_Given records:_
==*==
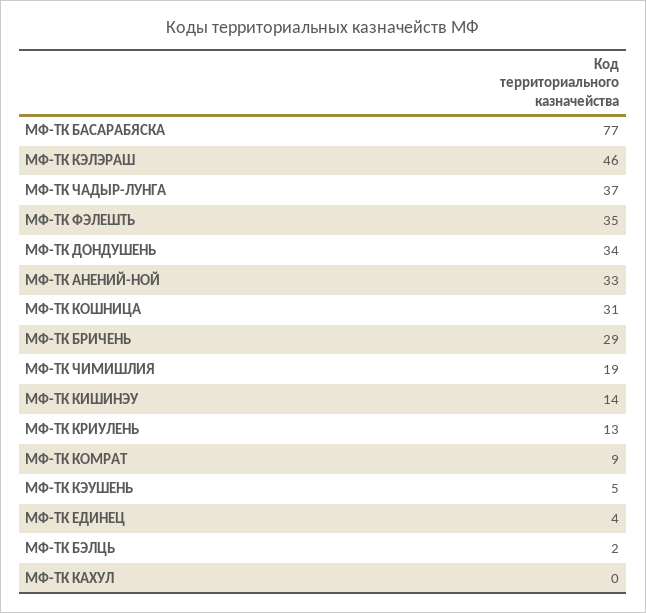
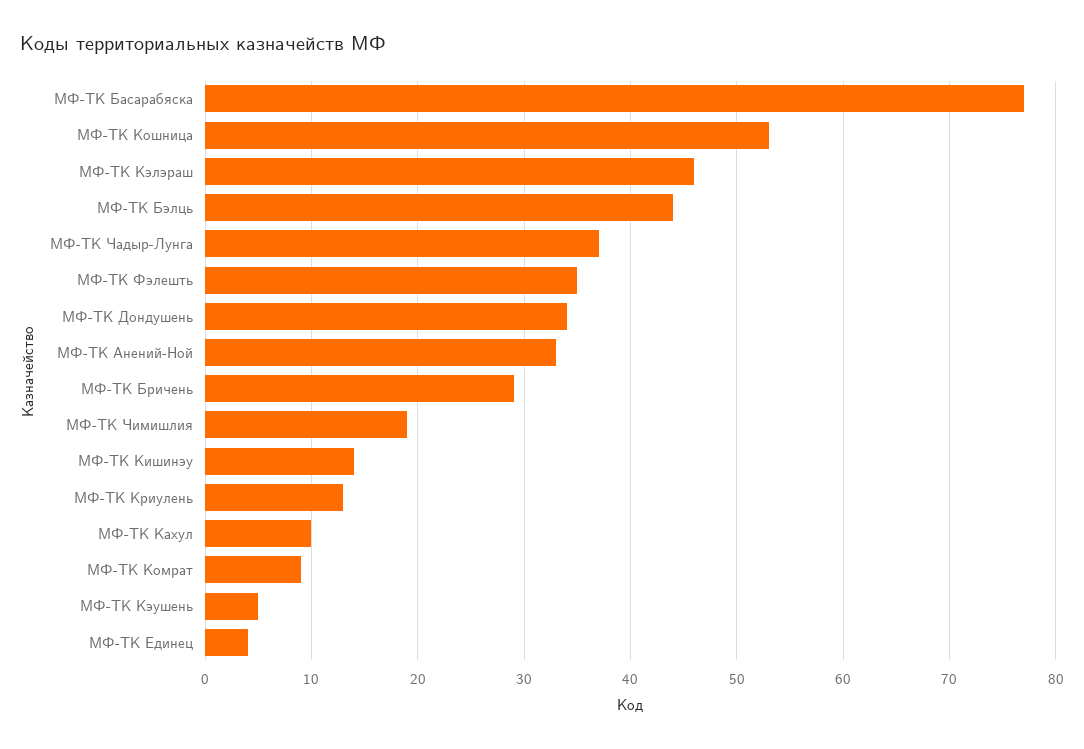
  {
    "МФ-ТК БАСАРАБЯСКА": 77,
    "МФ-ТК КЭЛЭРАШ": 46,
    "МФ-ТК ЧАДЫР-ЛУНГА": 37,
    "МФ-ТК ФЭЛЕШТЬ": 35,
    "МФ-ТК ДОНДУШЕНЬ": 34,
    "МФ-ТК АНЕНИЙ-НОЙ": 33,
-   "МФ-ТК КОШНИЦА": 31,
+   "МФ-ТК КОШНИЦА": 53,
    "МФ-ТК БРИЧЕНЬ": 29,
    "МФ-ТК ЧИМИШЛИЯ": 19,
    "МФ-ТК КИШИНЭУ": 14,
    "МФ-ТК КРИУЛЕНЬ": 13,
    "МФ-ТК КОМРАТ": 9,
    "МФ-ТК КЭУШЕНЬ": 5,
    "МФ-ТК ЕДИНЕЦ": 4,
-   "МФ-ТК БЭЛЦЬ": 2,
+   "МФ-ТК БЭЛЦЬ": 44,
-   "МФ-ТК КАХУЛ": 0
+   "МФ-ТК КАХУЛ": 10
  }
==*==
_What the task requires:_
Write out the records once more, word for word, though without the pictures they contain.

_Solution for this problem:_
  {
    "МФ-ТК БАСАРАБЯСКА": 77,
    "МФ-ТК КЭЛЭРАШ": 46,
    "МФ-ТК ЧАДЫР-ЛУНГА": 37,
    "МФ-ТК ФЭЛЕШТЬ": 35,
    "МФ-ТК ДОНДУШЕНЬ": 34,
    "МФ-ТК АНЕНИЙ-НОЙ": 33,
-   "МФ-ТК КОШНИЦА": 31,
+   "МФ-ТК КОШНИЦА": 53,
    "МФ-ТК БРИЧЕНЬ": 29,
    "МФ-ТК ЧИМИШЛИЯ": 19,
    "МФ-ТК КИШИНЭУ": 14,
    "МФ-ТК КРИУЛЕНЬ": 13,
    "МФ-ТК КОМРАТ": 9,
    "МФ-ТК КЭУШЕНЬ": 5,
    "МФ-ТК ЕДИНЕЦ": 4,
-   "МФ-ТК БЭЛЦЬ": 2,
+   "МФ-ТК БЭЛЦЬ": 44,
-   "МФ-ТК КАХУЛ": 0
+   "МФ-ТК КАХУЛ": 10
  }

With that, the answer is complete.